CO Cyprus Opportunity, a Cyprus-listed company controlled by Israeli investors, are demanding that Cyprus should declare them the winners of a prior tender for Block 8.
The Israeli investors accuse the Cyprus government of acting in bad faith and deceptively in refusing to award the concession for Block 8 to the consortium, which comprises Cyprus Opportunity and Norway’s AGR.
According to Globes, the investors estimate the damage they have sustained in the billions of dollars, and say the conduct of the Cypriot government casts into doubt the economic viability of Israeli investments in the island
The application to the Cyprus government is being made under the 1998 investment protection treaty between Israel and Cyprus.

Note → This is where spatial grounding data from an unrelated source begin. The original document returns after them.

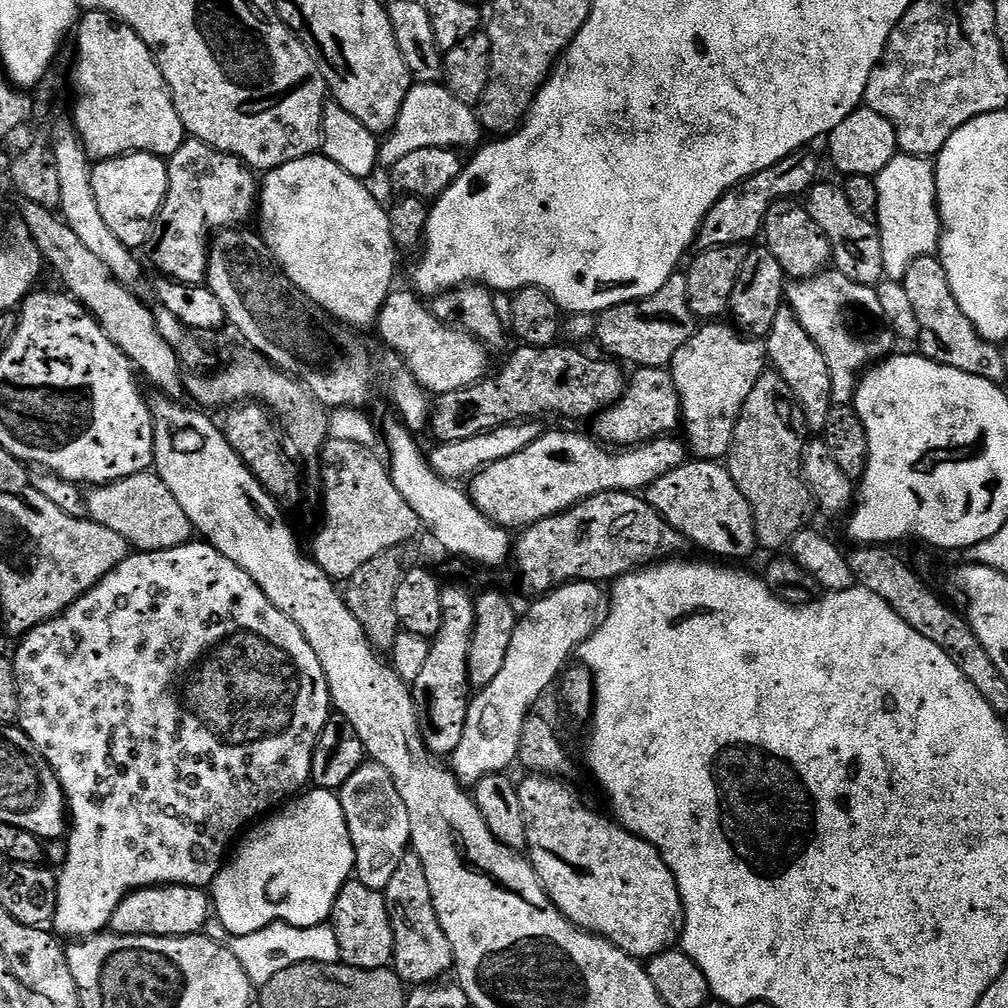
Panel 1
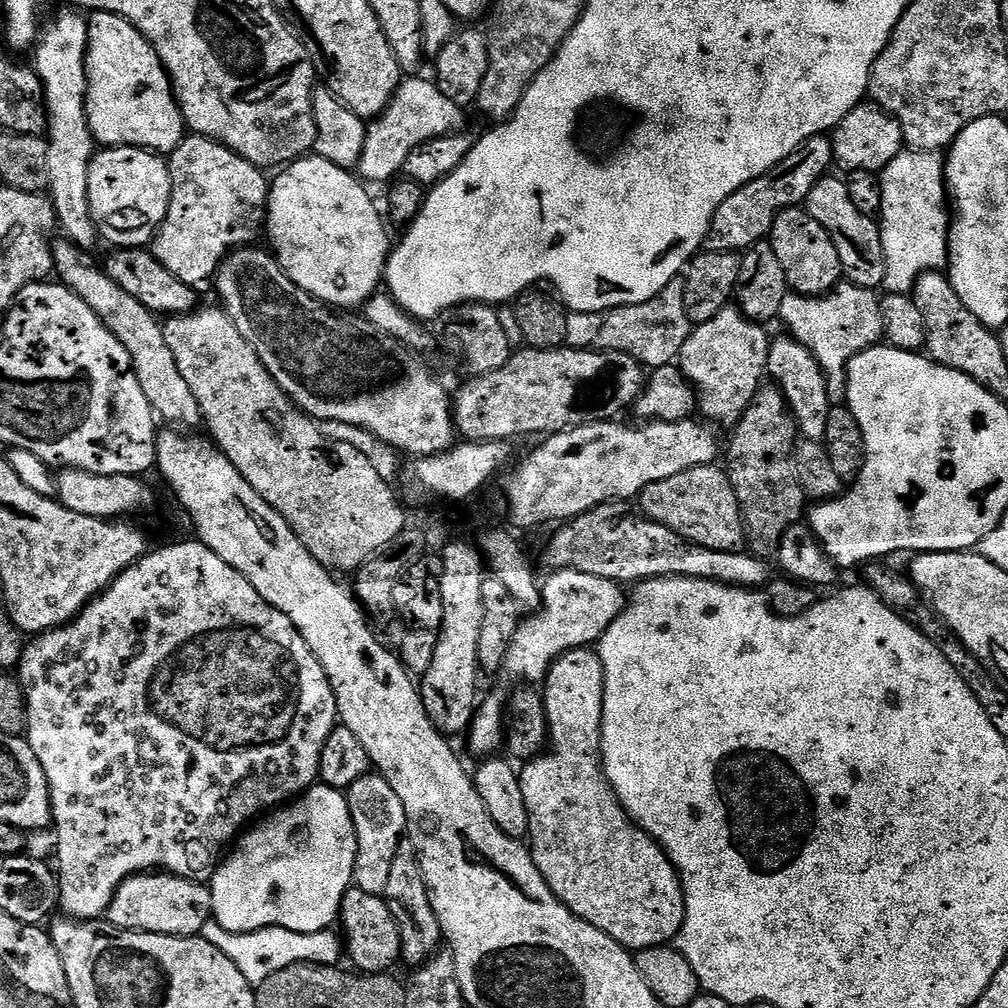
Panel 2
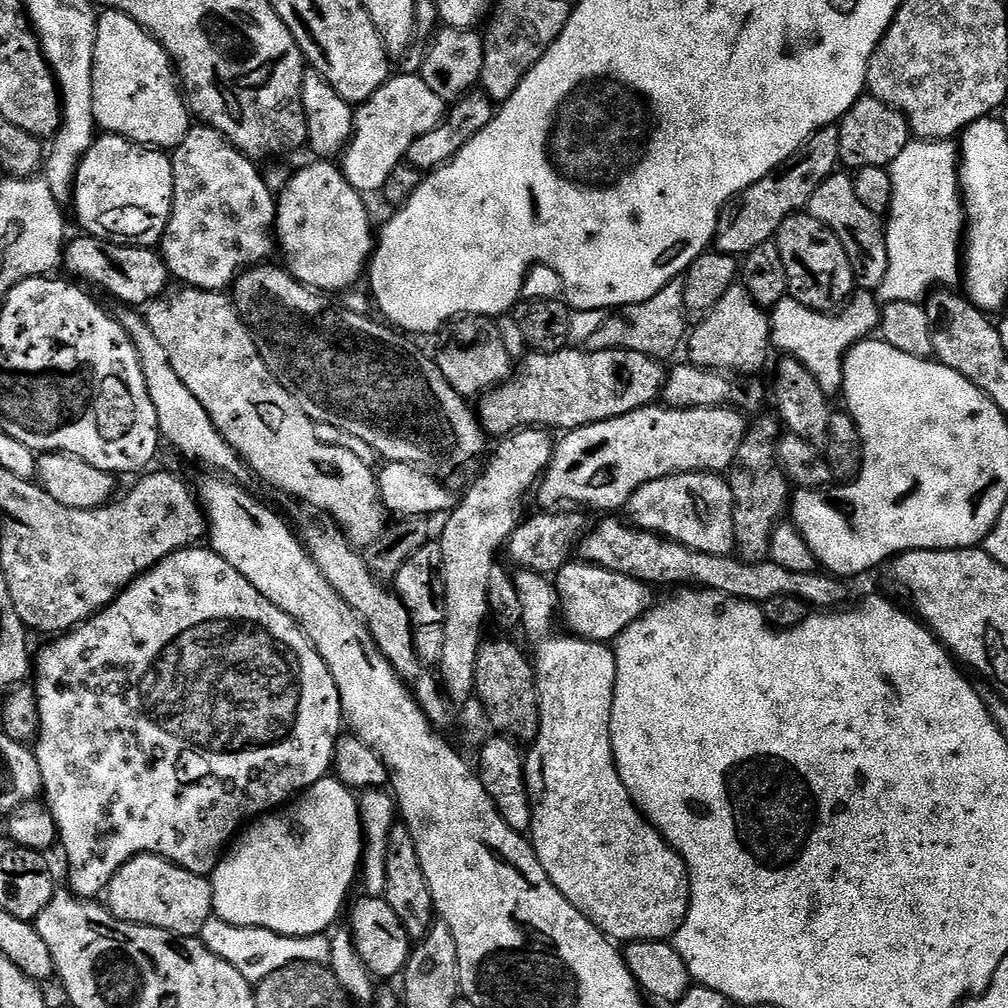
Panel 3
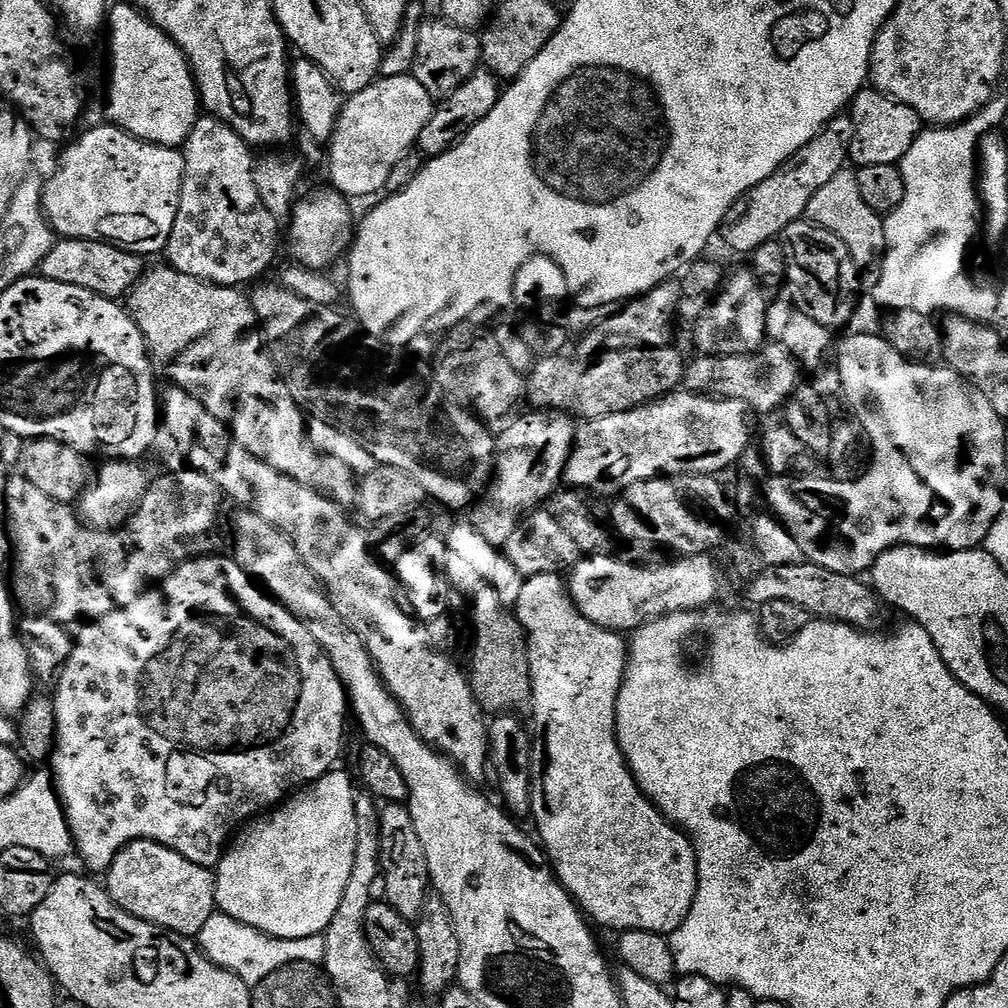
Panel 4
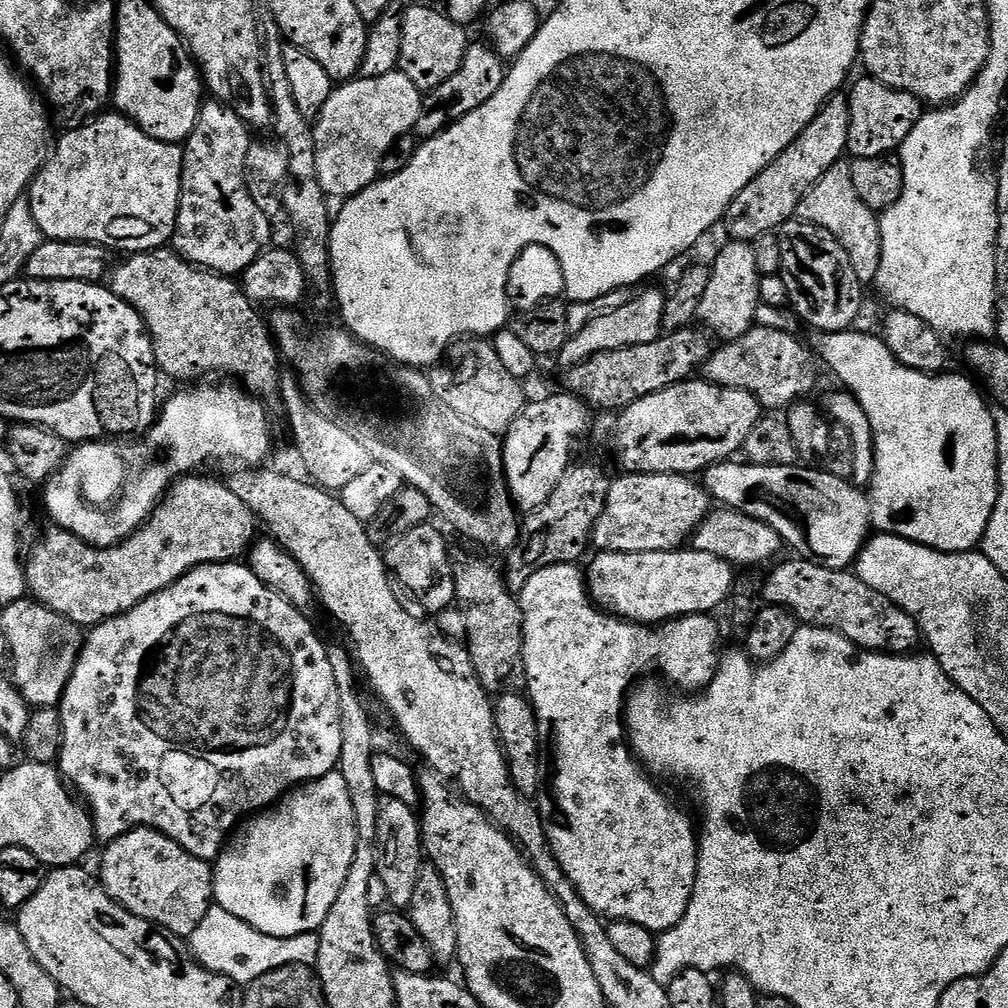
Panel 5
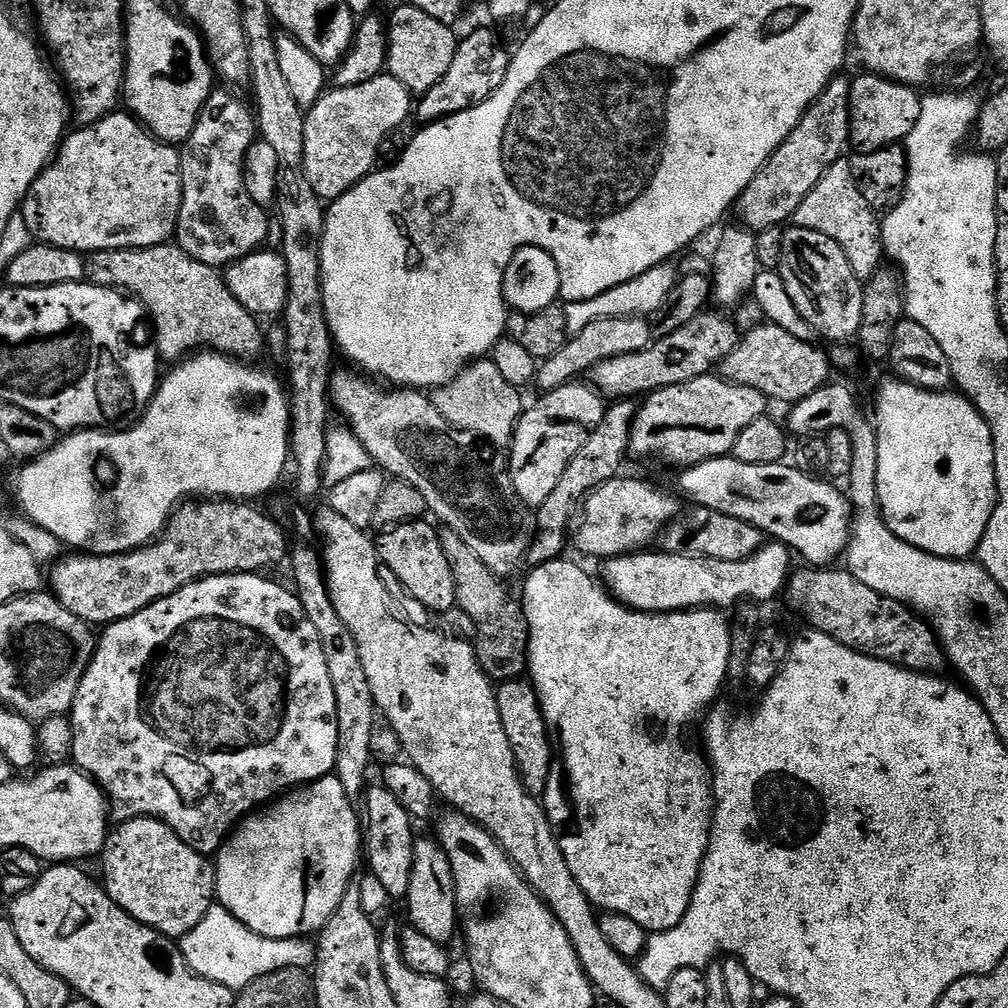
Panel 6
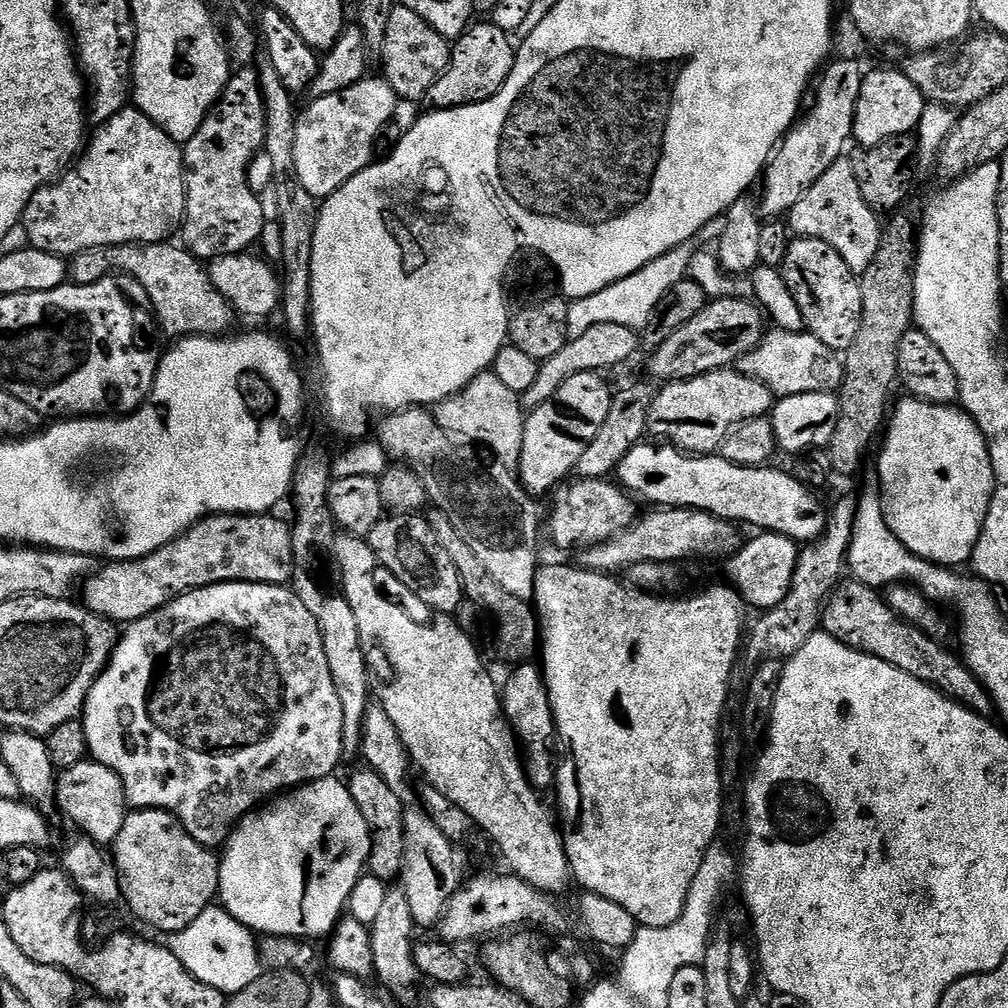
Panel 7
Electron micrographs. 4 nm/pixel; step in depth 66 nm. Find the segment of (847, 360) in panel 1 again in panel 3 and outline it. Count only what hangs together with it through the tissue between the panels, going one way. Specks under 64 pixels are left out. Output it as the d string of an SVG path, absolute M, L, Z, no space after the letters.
M789 295L784 296L782 302L778 302L770 309L771 347L775 351L777 348L784 356L794 356L796 360L802 362L830 400L839 397L843 391L844 360L848 357L848 351L861 340L869 339L864 330L844 328L844 320L834 318L838 318L838 310L834 312L810 310Z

Cyprus Opportunity put in a bid for the block in question during the second hydrocarbons licensing round in 2012. It was the only consortium or company that had bid for Block 8 at the time. The block was not awarded.
The same block is now being auctioned for exploration rights during the ongoing third licensing round. Two groups are bidding for the block: ENI, and a consortium comprising Cairn and Delek.

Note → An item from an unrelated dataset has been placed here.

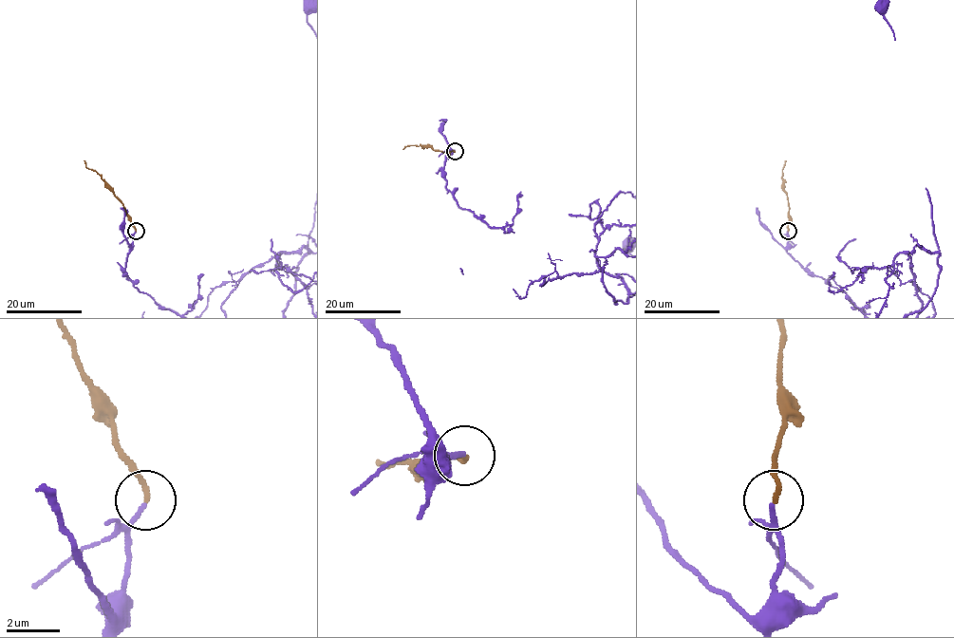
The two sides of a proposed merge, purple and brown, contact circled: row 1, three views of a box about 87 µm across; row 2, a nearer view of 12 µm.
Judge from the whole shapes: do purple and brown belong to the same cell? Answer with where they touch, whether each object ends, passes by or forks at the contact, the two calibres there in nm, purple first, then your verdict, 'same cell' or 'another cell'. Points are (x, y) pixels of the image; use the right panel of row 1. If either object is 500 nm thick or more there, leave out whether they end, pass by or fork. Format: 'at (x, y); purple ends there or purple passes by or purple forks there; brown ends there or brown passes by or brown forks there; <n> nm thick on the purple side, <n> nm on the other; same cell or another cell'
at (788, 231); purple ends there; brown ends there; 160 nm thick on the purple side, 180 nm on the other; same cell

Cyprus Opportunity is listed on the Cyprus stock exchange. On its website, it cites Block 8 as a company ‘asset’.
The company claims that because its elimination from the second licensing round for Block 8 is disputed, the same block cannot be put up for auction in the current third round until the matter is resolved legally.
In 2012, Cyprus called for tenders for 12 exploration licences (blocks) in the island’s exclusive economic zone.
In total, 29 companies in 15 groups had taken part in the second licensing round, with Cyprus Opportunity the only group bidding for Block 8.
According to Cyprus Opportunity, in May 2013 the government here “suddenly announced” to the partnership that its bid had been disqualified.
“In July 2013, the company filed a petition in the Supreme Court of Cyprus, but, although the petition has not yet been ruled on, the government of Cyprus published another tender, in March 2016, for issuing licenses, including Block 8.”
Globes quoted Rony Halman, chairman of Cyprus Opportunity, as saying:
“The conduct of the government of Cyprus and of the judiciary system in the country is completely in contravention of normal international business conduct. This poses major questions as to the willingness of the Cypriots to cooperate strategically with Israel and Israeli companies and raises true concern regarding the economic viability for Israeli investors to promote investments in the country.
“We intend to go all the way, using all tools at our disposal, to force the government of Cyprus to safeguard our rights.”
Lawyers representing the Israeli investors will be sending a letter to the government, demanding that Cyprus engage in immediate negotiations with the Israeli investors to settle the dispute.
According to Cyprus Opportunity, unless the dispute is resolved within six months of this notification, under the Israel-Cyprus treaty the investors can instigate international arbitration proceedings against Cyprus at the International Centre for Settlement of Investment Disputes, which operates in cooperation with the World Bank in Washington.